L.C. : À la fin du XIXe siècle, certains artistes et architectes sont mécontents du climat artistique en Belgique. Ils étaient à la recherche de quelque chose de différent du néo-gothique, du néo-classicisme ou de la forme hybride de l’éclectisme. Quelque chose de novateur : un art nouveau. Des mouvements similaires étaient en cours en GrandeBretagne avec Arts and Crafts et surtout en Allemagne et en Autriche avec la Wiener Sezession. Dans les trois cas, on trouve une grande importance donnée au renouvellement de l’artisanat d’art.
Dans le même temps, les hommes politiques qui ont organisé la colonisation du Congo ont cherché des moyens pour rendre leur projet plus acceptable par la population. Une population qui, il faut le rappeler, était plutôt réticente à l’époque vis-à-vis de l’aventure congolaise. Principalement parce qu’elle craignait que cela ne coûte beaucoup d’argent. Mais tout va changer avec l’Exposition coloniale de Tervuren de 1897. D’abord parce que cette exposition sera un véritable succès de foule qui va contribuer à rendre le Congo populaire. On se pressait en effet pour voir les « villages » congolais, mais aussi pour monter dans le monorail ou assister aux matchs de boxe. Ensuite, parce que cette exposition va devenir le support d’une révolution artistique en proposant, à Tervuren, les premières réalisations véritablement Art nouveau. Les pionniers de l’époque, tels que Henry Van de Velde, Paul Hankar, Victor Horta et le créateur de bijoux Philippe Wolfers sont en effet activement mis à contribution pour rendre la colonisation du Congo attrayante auprès de la population belge. Comment ? En les encourageant non seulement à innover dans le style proposé pour l’aménagement du pavillon de l’exposition, mais aussi en leur fournissant gratuitement des matériaux du Congo à mettre à l’honneur dans leurs réalisations. On parle ici de tout ce bois congolais qui a été mis à la disposition des artistes de l’Art nouveau, sans oublier l’argent et, bien sûr, l’ivoire pour les bijoutiers. En 1962, le fils de Philippe Wolfers déclarait d’ailleurs que « Léopold II était le parrain du style Art nouveau ». Si on est d’accord avec cette affirmation, on peut pousser l’analogie plus loin en affirmant que la marraine de l’Art nouveau c’est le Congo.
Mais quelles sont les raisons qui font que des hommes de l’art – des architectes, des peintres, des bijoutiers – nourrissent, à cette période, un attrait particulier pour l’entreprise coloniale ? Est-ce que ce sont des raisons politiques, artistiques, esthétiques, financières ? Et comment ces deux univers se rencontrent-ils ?

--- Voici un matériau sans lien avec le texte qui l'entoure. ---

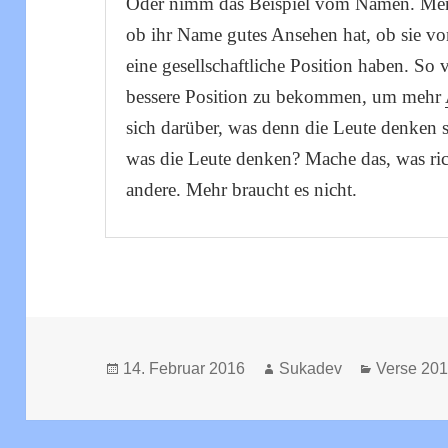
Oder nimm das Beispiel vom Namen. Men
ob ihr Name gutes Ansehen hat, ob sie vo
eine gesellschaftliche Position haben. So
bessere Position zu bekommen, um mehr
sich darüber, was denn die Leute denken so
was die Leute denken? Mache das, was rich
andere. Mehr braucht es nicht.
Veröffentlicht
Autor
Kategorie
14. Februar 2016
Sukadev
Verse 201
am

L.C. : Il y a quatre clubs privés à Bruxelles qui peuvent nous aider à comprendre les rapprochements entre les pionniers de l’Art nouveau et les hommes de pouvoirs impliqués dans le projet colonial : le Half Pint Club, la Société de la Table ronde, le Cercle artistique et littéraire et la loge Les Amis philanthropes.

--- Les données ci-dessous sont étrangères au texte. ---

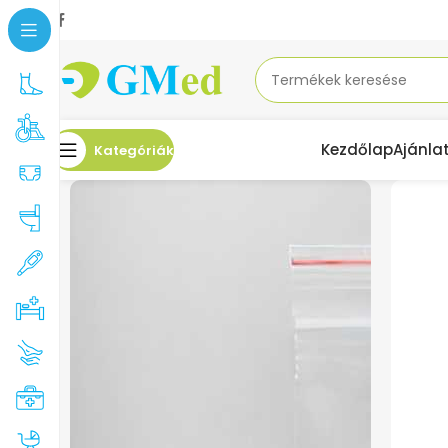
Kezdőlap
Ajánla
Kategóriák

Le Half Pint Club est inspiré des clubs anglais du même nom. Tout comme la Société de la Table ronde, il regroupait principalement des banquiers et des industriels, parmi lesquels William Thys, le fils d’Albert Thys qui est président du Comité de patronage de Tervuren. Plus important était le Cercle artistique et littéraire qui avait ses locaux dans le Vaux-Hall, le beau bâtiment à côté du parc de Bruxelles. Il fusionnera plus tard avec Le Cercle Gaulois. On y retrouve des gens comme Victor Stoclet – qui en était l’un des membres dirigeants – et Edmond van Eetvelde, le ministre-président de l’État indépendant du Congo. C’est vraisemblablement en voyant au Cercle les expositions d’artistes comme Philippe Wolfers ou Paul Hankar, que van Eetvelde se serait dit : « Ce sont des gens qui m’intéressent » et qu’il aurait décidé de leur confier la décoration de l’exposition de Tervuren.
La dernière grande société est la loge Les Amis philanthropes. Parmi ses membres les plus influents, on trouve des personnalités telles que le lieutenant-colonel Charles Liebrechts, ministre de l’Intérieur de l’État Indépendant du Congo et président du comité exécutif de l’exposition de Tervuren. C’est Liebrechts qui créa aussi le bureau de presse de la rue de Brederode qui était en charge de la propagande coloniale. Il y avait aussi Alphonse-Jules Wauters, un proche collaborateur d’Alfred Thys et également un acteur de la propagande coloniale au travers de sa revue Le Mouvement géographique. Puis il y avait bien sûr Victor Horta. Tout comme le bourgmestre de Bruxelles, Charles Buls, qui a défendu la colonisation dans son livre Croquis congolais. C’est donc un lieu où Horta fréquente des politiques et des industriels influents parmi lesquels aussi Solvay. Celui-ci va avoir un rôle prépondérant, car quand on regarde les premières grandes réalisations architecturales d’Horta – l’hôtel Solvay, l’hôtel Tassel, la maison Autrique, l’hôtel Winssinger – ces derniers étaient des ingénieurs de chez Solvay qui enseignaient à l’ULB et qui fréquentaient la loge Les Amis philanthropes. Ces proximités ne sont pas de simples coïncidences. Une des médailles de la loge Les Amis philanthropes représente un éléphant dompté par un Blanc sous une étoile. Si l’éléphant est un symbole très ancien dans plusieurs cultures, et qu’il était déjà un symbole maçonnique avant la colonisation, il deviendra, chez Les Amis philanthropes, le symbole même du Congo. Tout comme l’étoile qui surplombe l’éléphant et les couleurs bleu et or, que l’on retrouve à la fois sur le drapeau de l’État Indépendant du Congo et sur cette médaille. Donc cette loge et les autres cercles privés ont bien été des lieux de rencontre et de recrutement pour des personnes appartenant à des mondes différents et qui ne se connaissaient pas. Ça a été aussi une façon pour la bourgeoisie libérale, progressiste et colonialiste de faire avancer son agenda politique à travers des initiatives d’ordre artistique qui déboucheront sur l’émergence, en Belgique, d’un style Art nouveau qui s’épanouira particulièrement dans le domaine architectural.
Solvay, Autrique, Tassel, Winssinger… les commanditaires des premières grandes réalisations architecturales d’Horta étaient ingénieurs chez Solvay, enseignaient à l’ULB et fréquentaient la loge Les Amis Philanthropes.
[1] L. CATHERINE, Kunst met de K van Kongo, éd. EPO, 2023.
[2] L. CATHERINE, Leopold II : La folie des grandeurs, éd. Luc Pire, 2004.